> **What the task asks**:
Return each entry precisely as it appears below.

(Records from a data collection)
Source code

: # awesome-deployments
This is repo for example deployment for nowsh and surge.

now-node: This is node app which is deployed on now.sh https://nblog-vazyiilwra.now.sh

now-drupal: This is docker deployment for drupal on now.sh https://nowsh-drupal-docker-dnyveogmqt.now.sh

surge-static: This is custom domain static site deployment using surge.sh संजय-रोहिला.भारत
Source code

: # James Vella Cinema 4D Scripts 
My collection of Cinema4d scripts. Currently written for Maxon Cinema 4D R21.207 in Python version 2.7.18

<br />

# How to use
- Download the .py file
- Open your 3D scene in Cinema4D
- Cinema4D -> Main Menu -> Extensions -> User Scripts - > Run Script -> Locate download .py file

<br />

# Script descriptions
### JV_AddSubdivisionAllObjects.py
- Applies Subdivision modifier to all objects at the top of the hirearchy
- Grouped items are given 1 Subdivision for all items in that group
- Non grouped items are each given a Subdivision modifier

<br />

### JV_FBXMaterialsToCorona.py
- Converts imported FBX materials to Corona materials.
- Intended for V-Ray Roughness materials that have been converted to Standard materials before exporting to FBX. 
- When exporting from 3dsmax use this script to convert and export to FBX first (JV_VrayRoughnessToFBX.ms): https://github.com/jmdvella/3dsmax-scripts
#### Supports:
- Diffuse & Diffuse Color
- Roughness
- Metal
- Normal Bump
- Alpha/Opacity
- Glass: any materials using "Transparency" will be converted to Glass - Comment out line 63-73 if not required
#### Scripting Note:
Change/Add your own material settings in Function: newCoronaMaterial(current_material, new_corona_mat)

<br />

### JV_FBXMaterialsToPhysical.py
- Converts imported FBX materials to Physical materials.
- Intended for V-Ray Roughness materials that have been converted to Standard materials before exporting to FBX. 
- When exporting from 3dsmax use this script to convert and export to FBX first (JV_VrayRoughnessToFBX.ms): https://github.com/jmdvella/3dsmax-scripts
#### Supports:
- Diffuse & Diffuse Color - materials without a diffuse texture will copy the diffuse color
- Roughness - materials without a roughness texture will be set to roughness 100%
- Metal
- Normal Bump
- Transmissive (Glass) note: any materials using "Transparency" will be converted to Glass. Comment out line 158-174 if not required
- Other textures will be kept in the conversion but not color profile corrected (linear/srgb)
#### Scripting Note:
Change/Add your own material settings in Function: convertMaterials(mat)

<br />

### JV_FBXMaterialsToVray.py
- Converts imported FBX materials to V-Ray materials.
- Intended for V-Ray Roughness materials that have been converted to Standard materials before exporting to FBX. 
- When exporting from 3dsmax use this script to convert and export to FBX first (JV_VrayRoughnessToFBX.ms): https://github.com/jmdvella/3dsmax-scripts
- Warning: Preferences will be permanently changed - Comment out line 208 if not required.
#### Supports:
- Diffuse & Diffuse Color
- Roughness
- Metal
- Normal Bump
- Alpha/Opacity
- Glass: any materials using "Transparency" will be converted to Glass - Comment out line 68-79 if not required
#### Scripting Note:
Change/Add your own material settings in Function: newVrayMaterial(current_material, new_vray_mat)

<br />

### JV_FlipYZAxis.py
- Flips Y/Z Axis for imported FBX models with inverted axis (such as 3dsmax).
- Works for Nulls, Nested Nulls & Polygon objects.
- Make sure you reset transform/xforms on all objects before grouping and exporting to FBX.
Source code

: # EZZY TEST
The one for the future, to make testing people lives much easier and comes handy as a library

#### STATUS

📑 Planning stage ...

> **Written solution**:
Source code

: # awesome-deployments
This is repo for example deployment for nowsh and surge.

now-node: This is node app which is deployed on now.sh https://nblog-vazyiilwra.now.sh

now-drupal: This is docker deployment for drupal on now.sh https://nowsh-drupal-docker-dnyveogmqt.now.sh

surge-static: This is custom domain static site deployment using surge.sh संजय-रोहिला.भारत
Source code

: # James Vella Cinema 4D Scripts 
My collection of Cinema4d scripts. Currently written for Maxon Cinema 4D R21.207 in Python version 2.7.18

<br />

# How to use
- Download the .py file
- Open your 3D scene in Cinema4D
- Cinema4D -> Main Menu -> Extensions -> User Scripts - > Run Script -> Locate download .py file

<br />

# Script descriptions
### JV_AddSubdivisionAllObjects.py
- Applies Subdivision modifier to all objects at the top of the hirearchy
- Grouped items are given 1 Subdivision for all items in that group
- Non grouped items are each given a Subdivision modifier

<br />

### JV_FBXMaterialsToCorona.py
- Converts imported FBX materials to Corona materials.
- Intended for V-Ray Roughness materials that have been converted to Standard materials before exporting to FBX. 
- When exporting from 3dsmax use this script to convert and export to FBX first (JV_VrayRoughnessToFBX.ms): https://github.com/jmdvella/3dsmax-scripts
#### Supports:
- Diffuse & Diffuse Color
- Roughness
- Metal
- Normal Bump
- Alpha/Opacity
- Glass: any materials using "Transparency" will be converted to Glass - Comment out line 63-73 if not required
#### Scripting Note:
Change/Add your own material settings in Function: newCoronaMaterial(current_material, new_corona_mat)

<br />

### JV_FBXMaterialsToPhysical.py
- Converts imported FBX materials to Physical materials.
- Intended for V-Ray Roughness materials that have been converted to Standard materials before exporting to FBX. 
- When exporting from 3dsmax use this script to convert and export to FBX first (JV_VrayRoughnessToFBX.ms): https://github.com/jmdvella/3dsmax-scripts
#### Supports:
- Diffuse & Diffuse Color - materials without a diffuse texture will copy the diffuse color
- Roughness - materials without a roughness texture will be set to roughness 100%
- Metal
- Normal Bump
- Transmissive (Glass) note: any materials using "Transparency" will be converted to Glass. Comment out line 158-174 if not required
- Other textures will be kept in the conversion but not color profile corrected (linear/srgb)
#### Scripting Note:
Change/Add your own material settings in Function: convertMaterials(mat)

<br />

### JV_FBXMaterialsToVray.py
- Converts imported FBX materials to V-Ray materials.
- Intended for V-Ray Roughness materials that have been converted to Standard materials before exporting to FBX. 
- When exporting from 3dsmax use this script to convert and export to FBX first (JV_VrayRoughnessToFBX.ms): https://github.com/jmdvella/3dsmax-scripts
- Warning: Preferences will be permanently changed - Comment out line 208 if not required.
#### Supports:
- Diffuse & Diffuse Color
- Roughness
- Metal
- Normal Bump
- Alpha/Opacity
- Glass: any materials using "Transparency" will be converted to Glass - Comment out line 68-79 if not required
#### Scripting Note:
Change/Add your own material settings in Function: newVrayMaterial(current_material, new_vray_mat)

<br />

### JV_FlipYZAxis.py
- Flips Y/Z Axis for imported FBX models with inverted axis (such as 3dsmax).
- Works for Nulls, Nested Nulls & Polygon objects.
- Make sure you reset transform/xforms on all objects before grouping and exporting to FBX.
Source code

: # EZZY TEST
The one for the future, to make testing people lives much easier and comes handy as a library

#### STATUS

📑 Planning stage ...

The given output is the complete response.